This is abuse of mutex, for status tracking "is somebody flushing" and
for waiting until it's over.

We have many root::status bits (the BTRFS_ROOT_* namespace) so that
qgroups are flushing should another one. The bit atomically set when it
starts and cleared when it ends.

All waiting tasks should queue in a normal wait_queue_head.

> +		return 0;
> +	}
> +
> +	ret = btrfs_start_delalloc_snapshot(root);
> +	if (ret < 0)
> +		goto unlock;
> +	btrfs_wait_ordered_extents(root, U64_MAX, 0, (u64)-1);
> +
> +	trans = btrfs_join_transaction(root);
> +	if (IS_ERR(trans)) {
> +		ret = PTR_ERR(trans);
> +		goto unlock;
> +	}
> +
> +	ret = btrfs_commit_transaction(trans);
> +unlock:
> +	mutex_unlock(&root->qgroup_flushing_mutex);

And also the whole wait/join/commit combo is in one huge mutex, that's
really an anti-pattern.
David Sterba July 9, 2020, 5:40 p.m. UTC | #3
On Thu, Jul 09, 2020 at 06:32:46PM +0200, David Sterba wrote:
> On Wed, Jul 08, 2020 at 02:24:46PM +0800, Qu Wenruo wrote:
> > -int btrfs_qgroup_reserve_data(struct btrfs_inode *inode,
> > +static int try_flush_qgroup(struct btrfs_root *root)
> > +{
> > +	struct btrfs_trans_handle *trans;
> > +	int ret;
> > +
> > +	/*
> > +	 * We don't want to run flush again and again, so if there is a running
> > +	 * one, we won't try to start a new flush, but exit directly.
> > +	 */
> > +	ret = mutex_trylock(&root->qgroup_flushing_mutex);
> > +	if (!ret) {
> > +		mutex_lock(&root->qgroup_flushing_mutex);
> > +		mutex_unlock(&root->qgroup_flushing_mutex);
> 
> This is abuse of mutex, for status tracking "is somebody flushing" and
> for waiting until it's over.
> 
> We have many root::status bits (the BTRFS_ROOT_* namespace) so that
> qgroups are flushing should another one. The bit atomically set when it
> starts and cleared when it ends.
> 
> All waiting tasks should queue in a normal wait_queue_head.

--- Tasks and exercises ---
• a. In the patch review thread, reproduce everything from "David Sterba July" down to "but exit directly.", changing "running" to "pending".
• b. List every function with a name beginning with "btrfs_" that is called (not defined or declared) in the code quoted in the patch review thread.

--- Dataset content ---

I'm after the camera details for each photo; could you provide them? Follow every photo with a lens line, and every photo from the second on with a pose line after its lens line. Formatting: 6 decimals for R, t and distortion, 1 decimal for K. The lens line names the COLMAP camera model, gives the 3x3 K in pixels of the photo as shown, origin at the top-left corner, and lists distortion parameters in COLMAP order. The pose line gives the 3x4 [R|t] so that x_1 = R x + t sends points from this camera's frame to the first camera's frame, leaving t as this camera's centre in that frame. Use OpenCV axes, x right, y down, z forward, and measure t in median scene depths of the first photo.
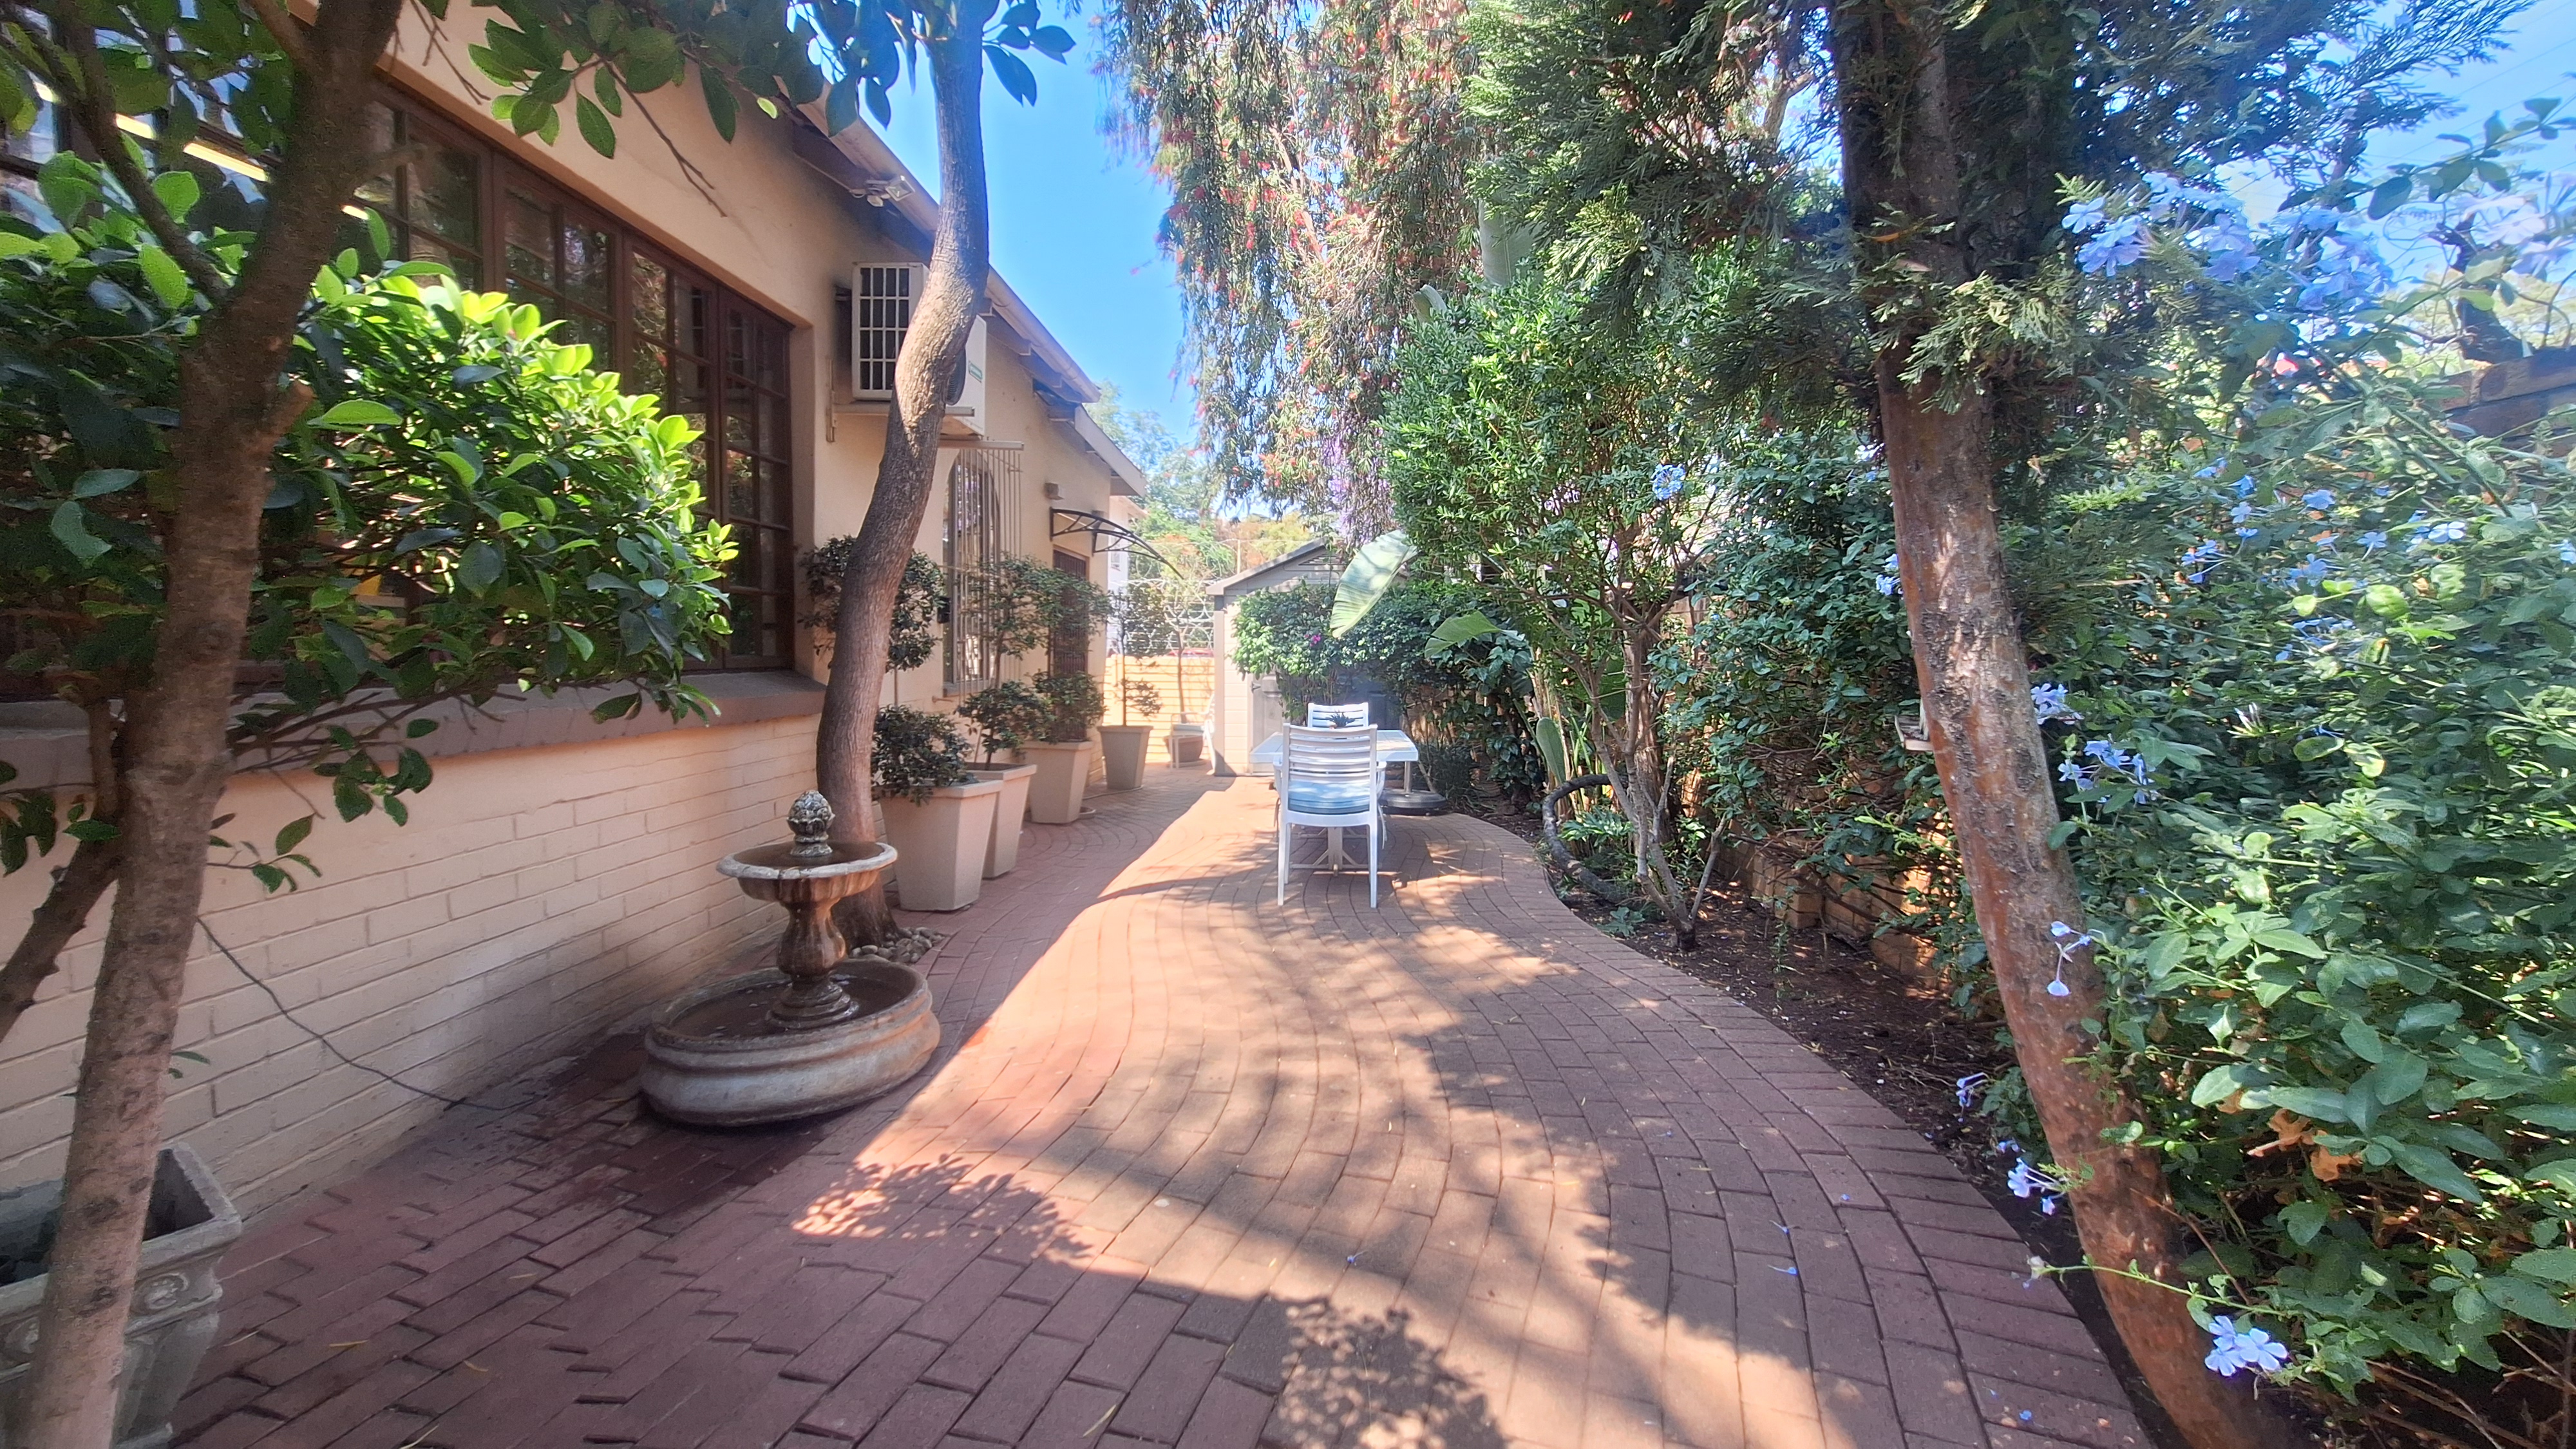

--- Task answers ---
• a.
David Sterba July 9, 2020, 5:40 p.m. UTC | #3
On Thu, Jul 09, 2020 at 06:32:46PM +0200, David Sterba wrote:
> On Wed, Jul 08, 2020 at 02:24:46PM +0800, Qu Wenruo wrote:
> > -int btrfs_qgroup_reserve_data(struct btrfs_inode *inode,
> > +static int try_flush_qgroup(struct btrfs_root *root)
> > +{
> > +	struct btrfs_trans_handle *trans;
> > +	int ret;
> > +
> > +	/*
> > +	 * We don't want to run flush again and again, so if there is a pending
> > +	 * one, we won't try to start a new flush, but exit directly.

• b.
btrfs_start_delalloc_snapshot
btrfs_wait_ordered_extents
btrfs_join_transaction
btrfs_commit_transaction